Stored data entries »
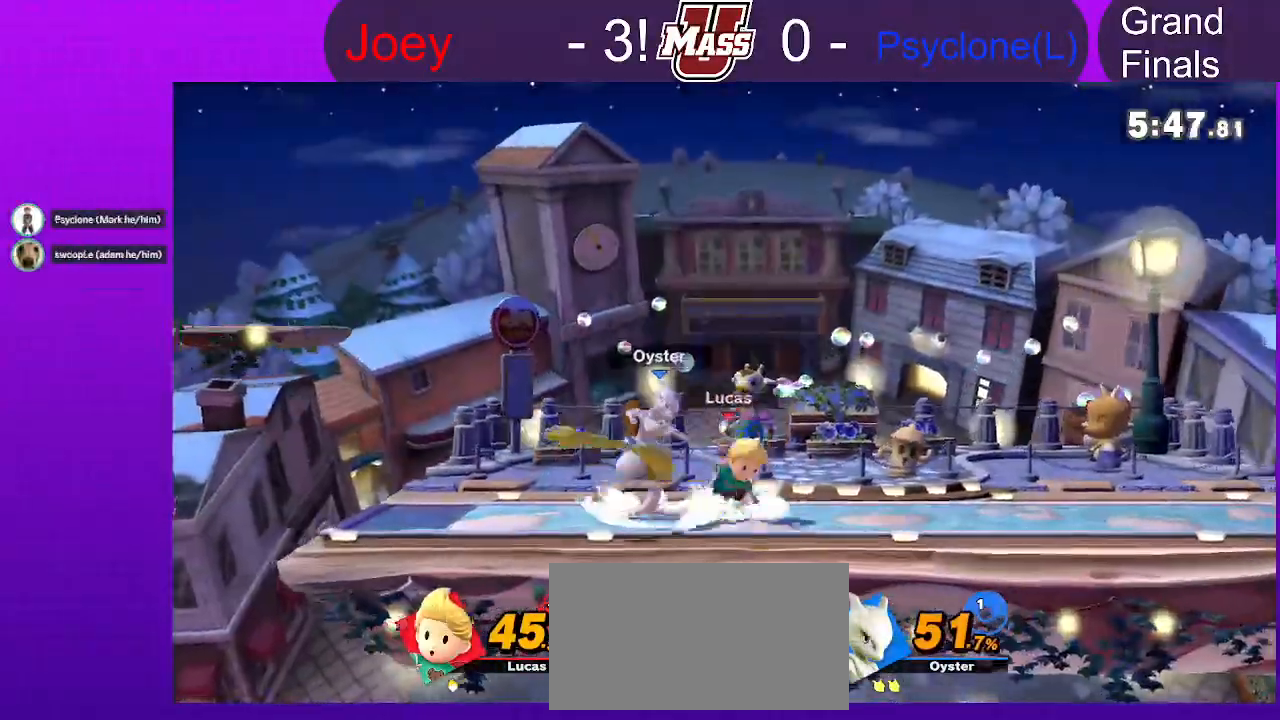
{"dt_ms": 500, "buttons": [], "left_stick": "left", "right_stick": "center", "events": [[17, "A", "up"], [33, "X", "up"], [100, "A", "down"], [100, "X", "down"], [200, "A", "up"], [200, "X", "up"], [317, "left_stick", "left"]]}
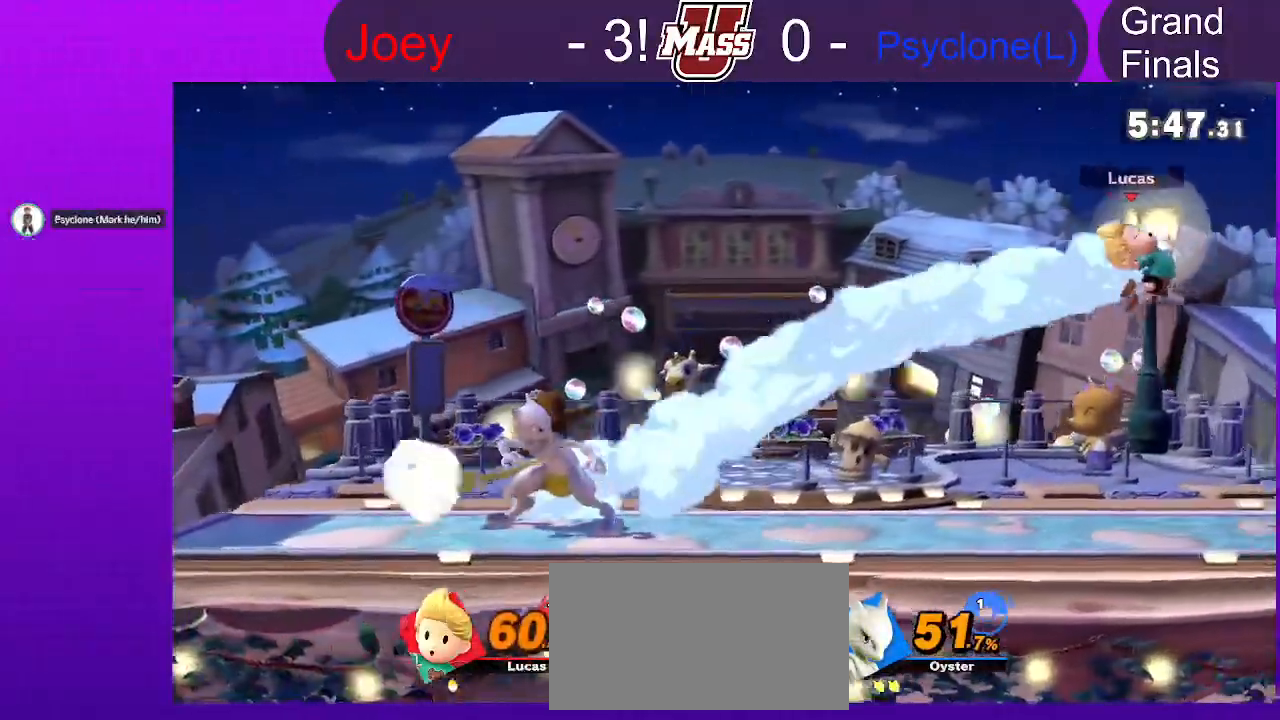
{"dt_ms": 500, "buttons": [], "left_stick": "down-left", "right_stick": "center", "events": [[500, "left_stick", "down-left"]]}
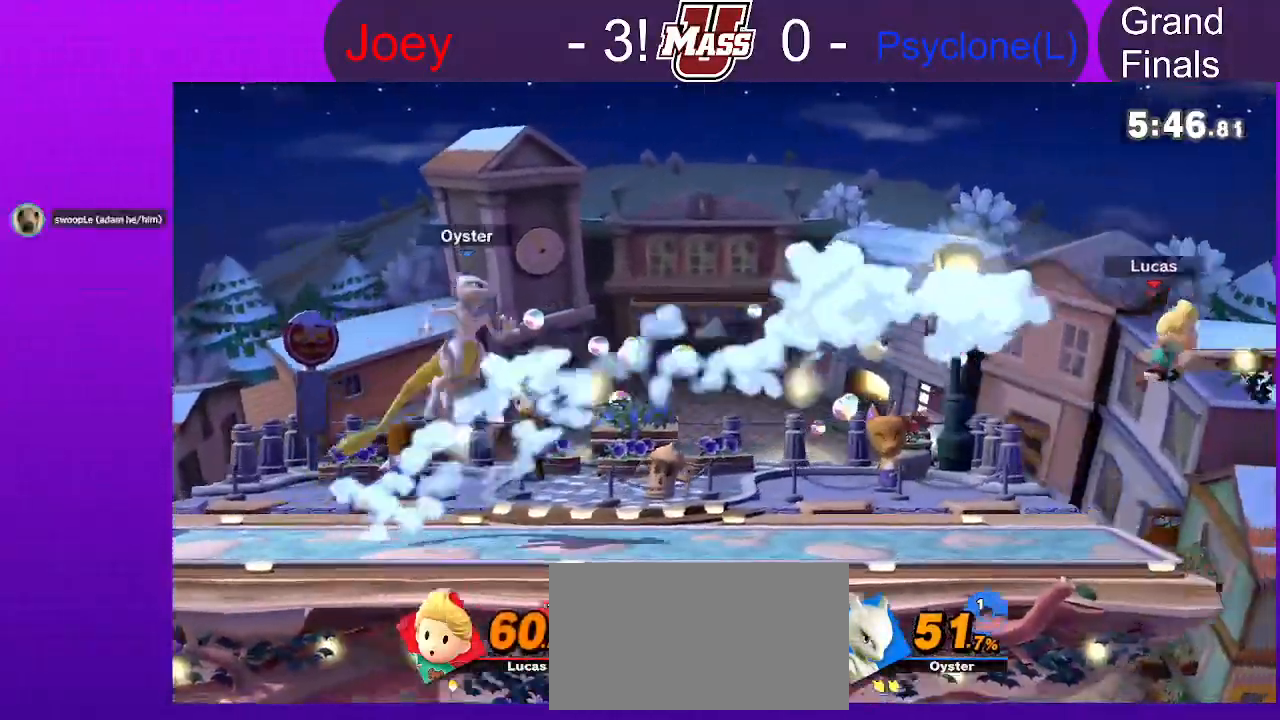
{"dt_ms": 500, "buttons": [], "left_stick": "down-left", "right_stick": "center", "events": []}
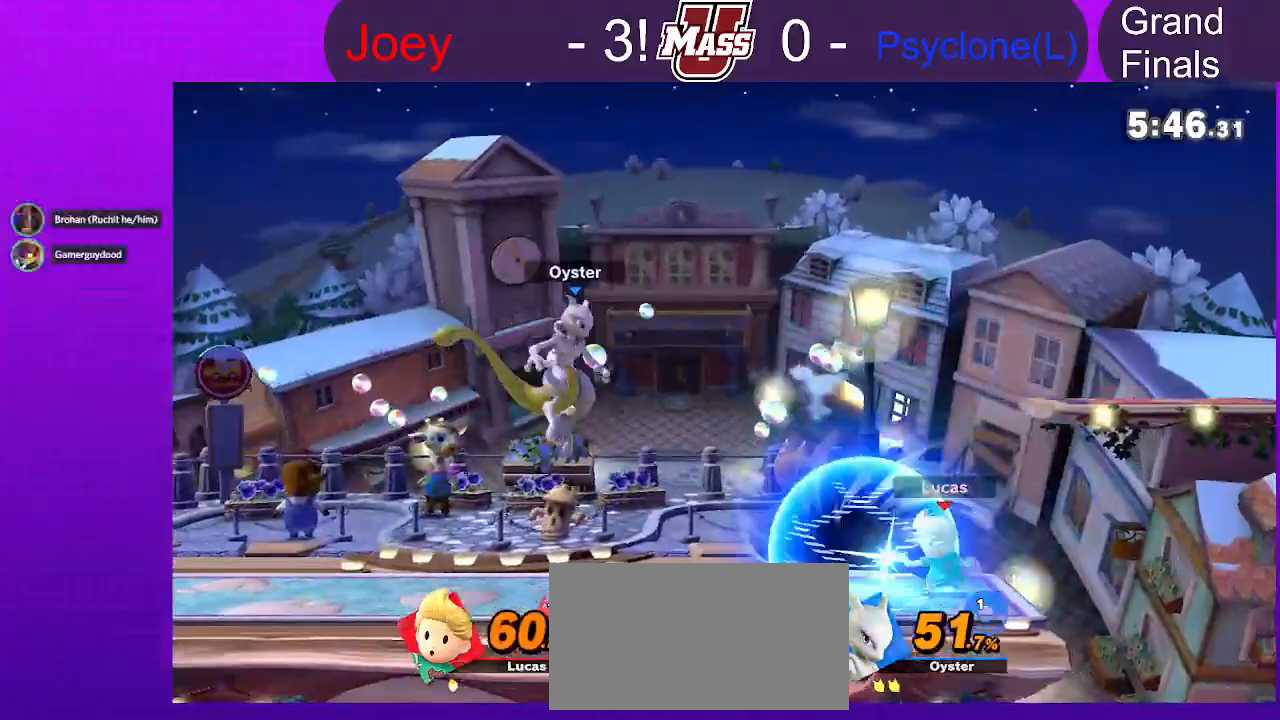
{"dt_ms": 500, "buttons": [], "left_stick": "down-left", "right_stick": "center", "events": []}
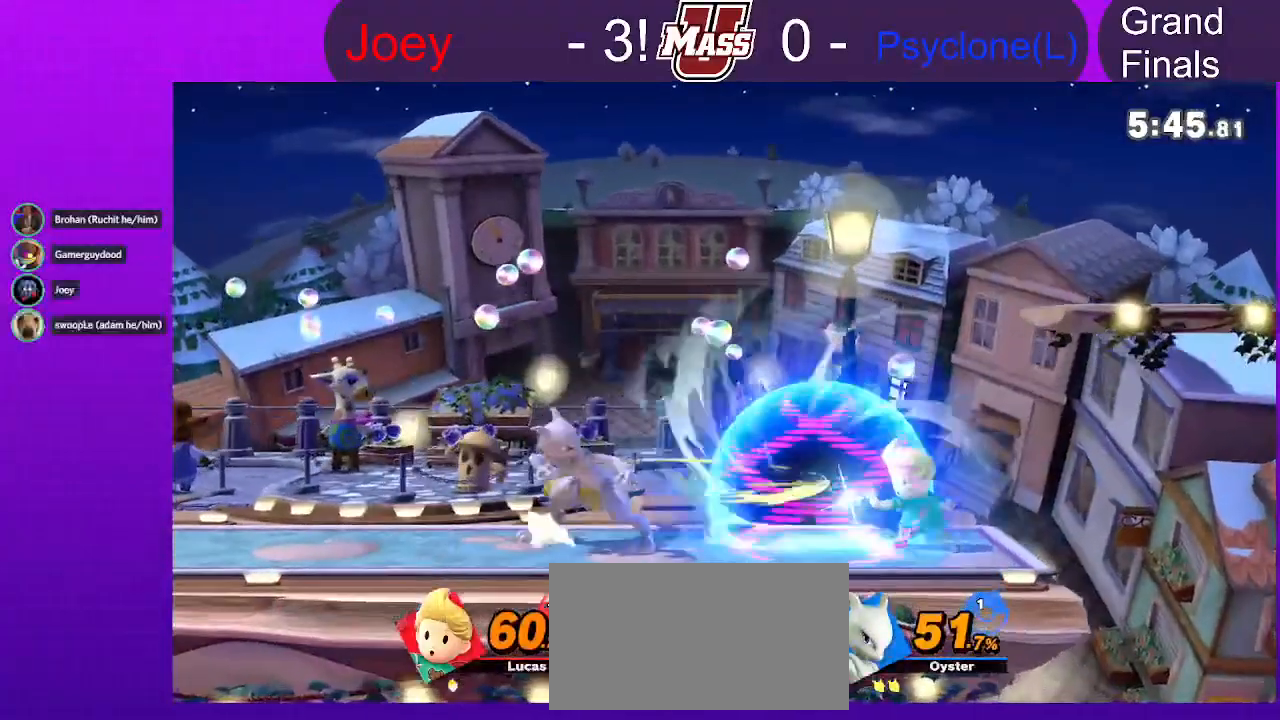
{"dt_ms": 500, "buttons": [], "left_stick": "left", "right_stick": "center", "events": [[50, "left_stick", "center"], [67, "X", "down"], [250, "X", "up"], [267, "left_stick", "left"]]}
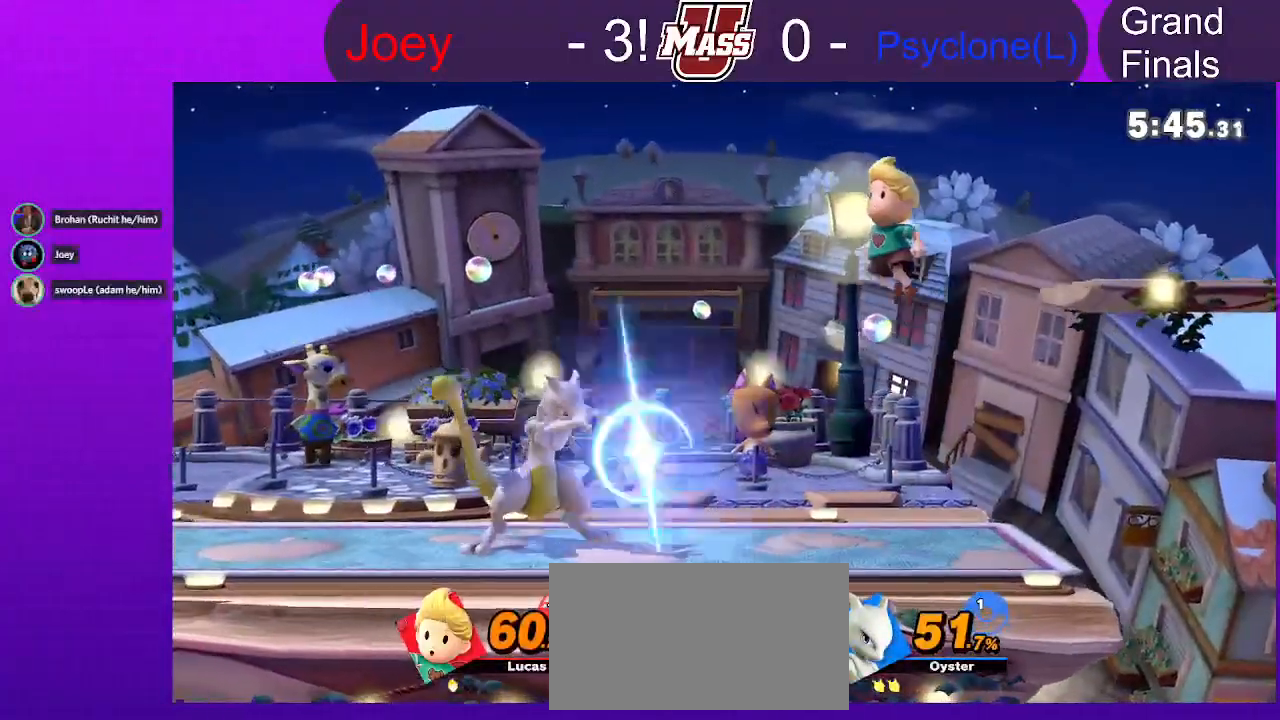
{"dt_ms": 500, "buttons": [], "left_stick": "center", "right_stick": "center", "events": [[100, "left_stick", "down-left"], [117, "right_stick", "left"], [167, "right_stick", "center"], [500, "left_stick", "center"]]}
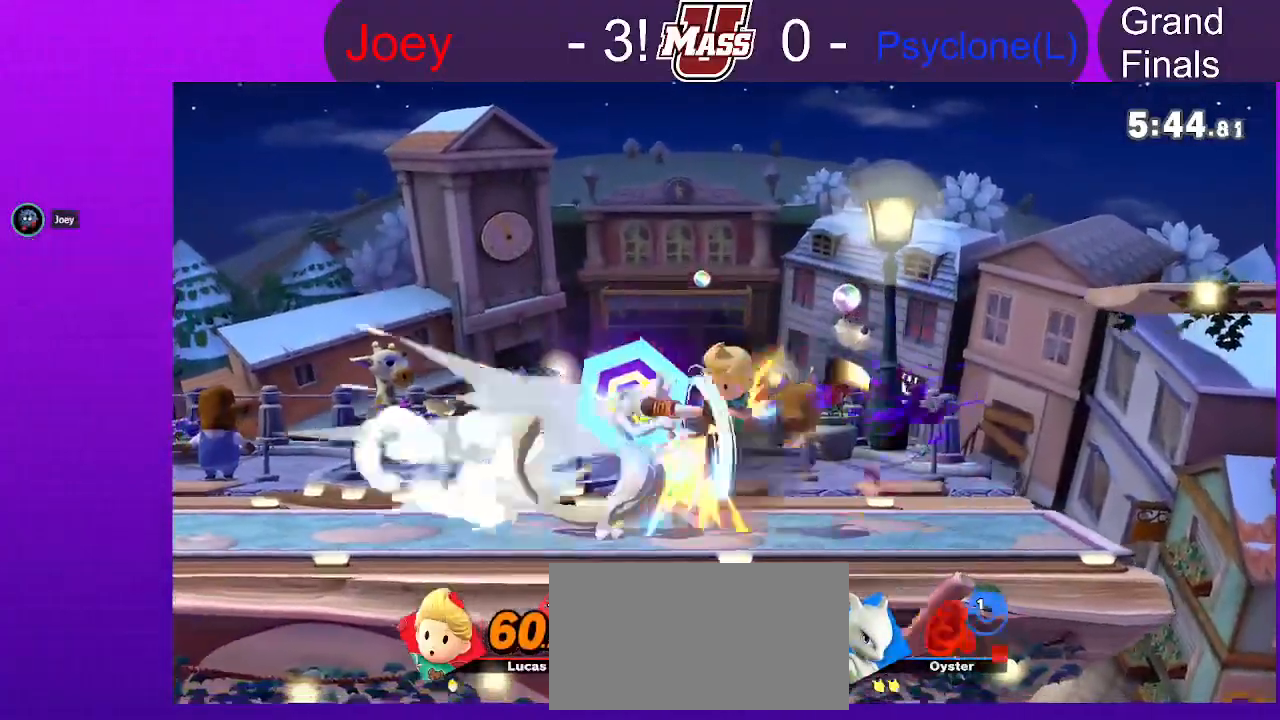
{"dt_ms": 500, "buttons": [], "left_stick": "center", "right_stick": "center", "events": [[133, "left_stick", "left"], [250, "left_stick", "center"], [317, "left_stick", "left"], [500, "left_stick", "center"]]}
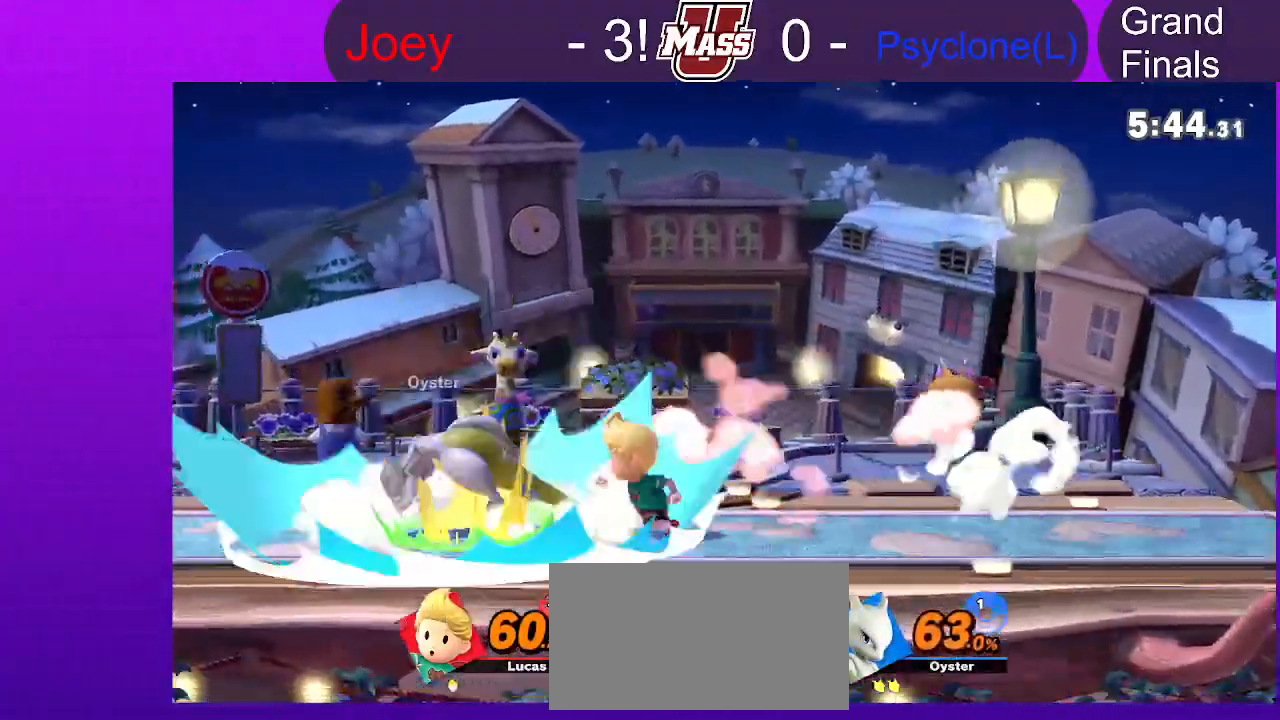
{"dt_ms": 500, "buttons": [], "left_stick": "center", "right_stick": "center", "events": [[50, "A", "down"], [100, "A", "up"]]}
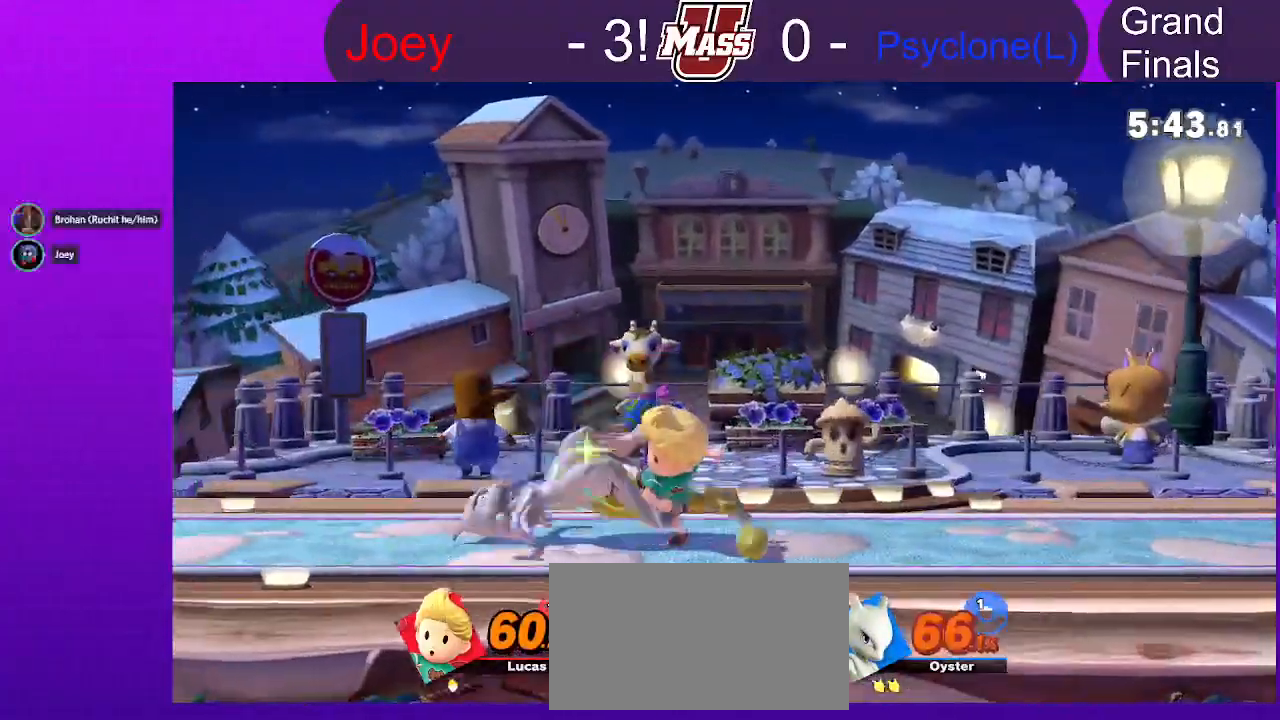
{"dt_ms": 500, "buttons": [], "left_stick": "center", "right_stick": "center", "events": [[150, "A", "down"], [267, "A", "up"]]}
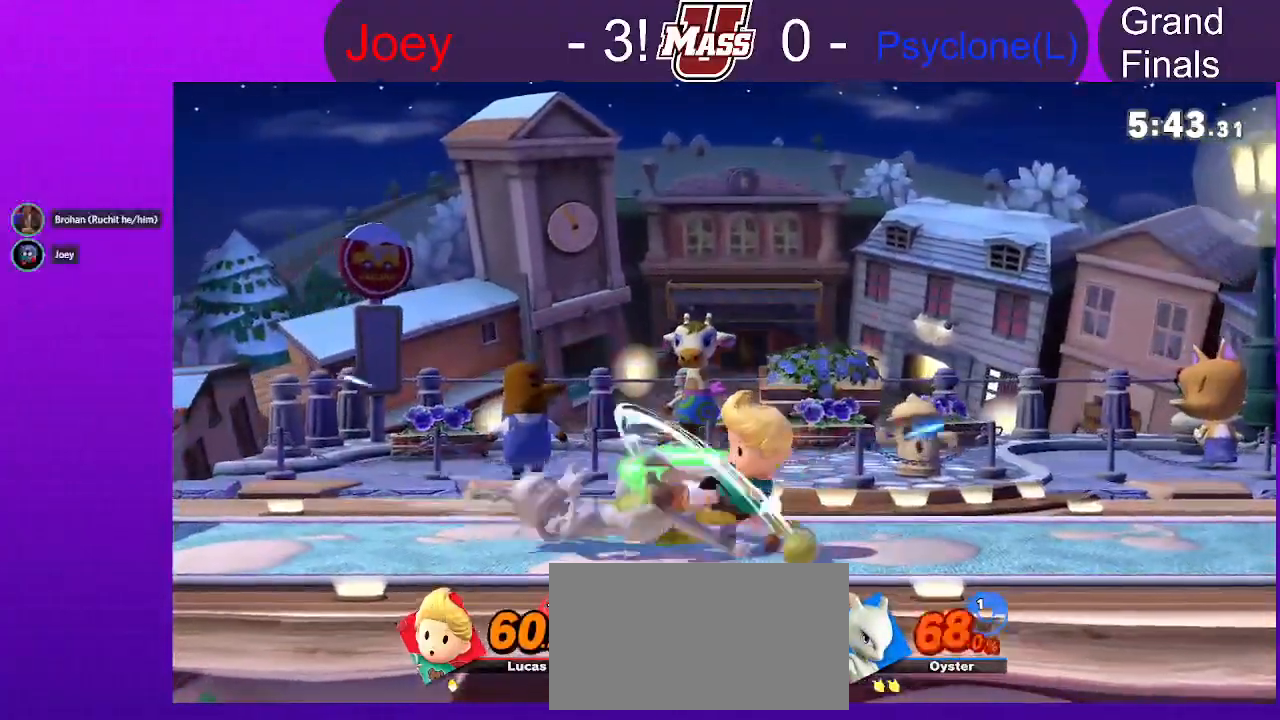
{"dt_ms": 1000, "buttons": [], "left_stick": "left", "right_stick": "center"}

Problem description » For each entry above, write it out again exactly but leave out any picture.

Response »
{"dt_ms": 500, "buttons": [], "left_stick": "left", "right_stick": "center", "events": [[17, "A", "up"], [33, "X", "up"], [100, "A", "down"], [100, "X", "down"], [200, "A", "up"], [200, "X", "up"], [317, "left_stick", "left"]]}
{"dt_ms": 500, "buttons": [], "left_stick": "down-left", "right_stick": "center", "events": [[500, "left_stick", "down-left"]]}
{"dt_ms": 500, "buttons": [], "left_stick": "down-left", "right_stick": "center", "events": []}
{"dt_ms": 500, "buttons": [], "left_stick": "down-left", "right_stick": "center", "events": []}
{"dt_ms": 500, "buttons": [], "left_stick": "left", "right_stick": "center", "events": [[50, "left_stick", "center"], [67, "X", "down"], [250, "X", "up"], [267, "left_stick", "left"]]}
{"dt_ms": 500, "buttons": [], "left_stick": "center", "right_stick": "center", "events": [[100, "left_stick", "down-left"], [117, "right_stick", "left"], [167, "right_stick", "center"], [500, "left_stick", "center"]]}
{"dt_ms": 500, "buttons": [], "left_stick": "center", "right_stick": "center", "events": [[133, "left_stick", "left"], [250, "left_stick", "center"], [317, "left_stick", "left"], [500, "left_stick", "center"]]}
{"dt_ms": 500, "buttons": [], "left_stick": "center", "right_stick": "center", "events": [[50, "A", "down"], [100, "A", "up"]]}
{"dt_ms": 500, "buttons": [], "left_stick": "center", "right_stick": "center", "events": [[150, "A", "down"], [267, "A", "up"]]}
{"dt_ms": 1000, "buttons": [], "left_stick": "left", "right_stick": "center"}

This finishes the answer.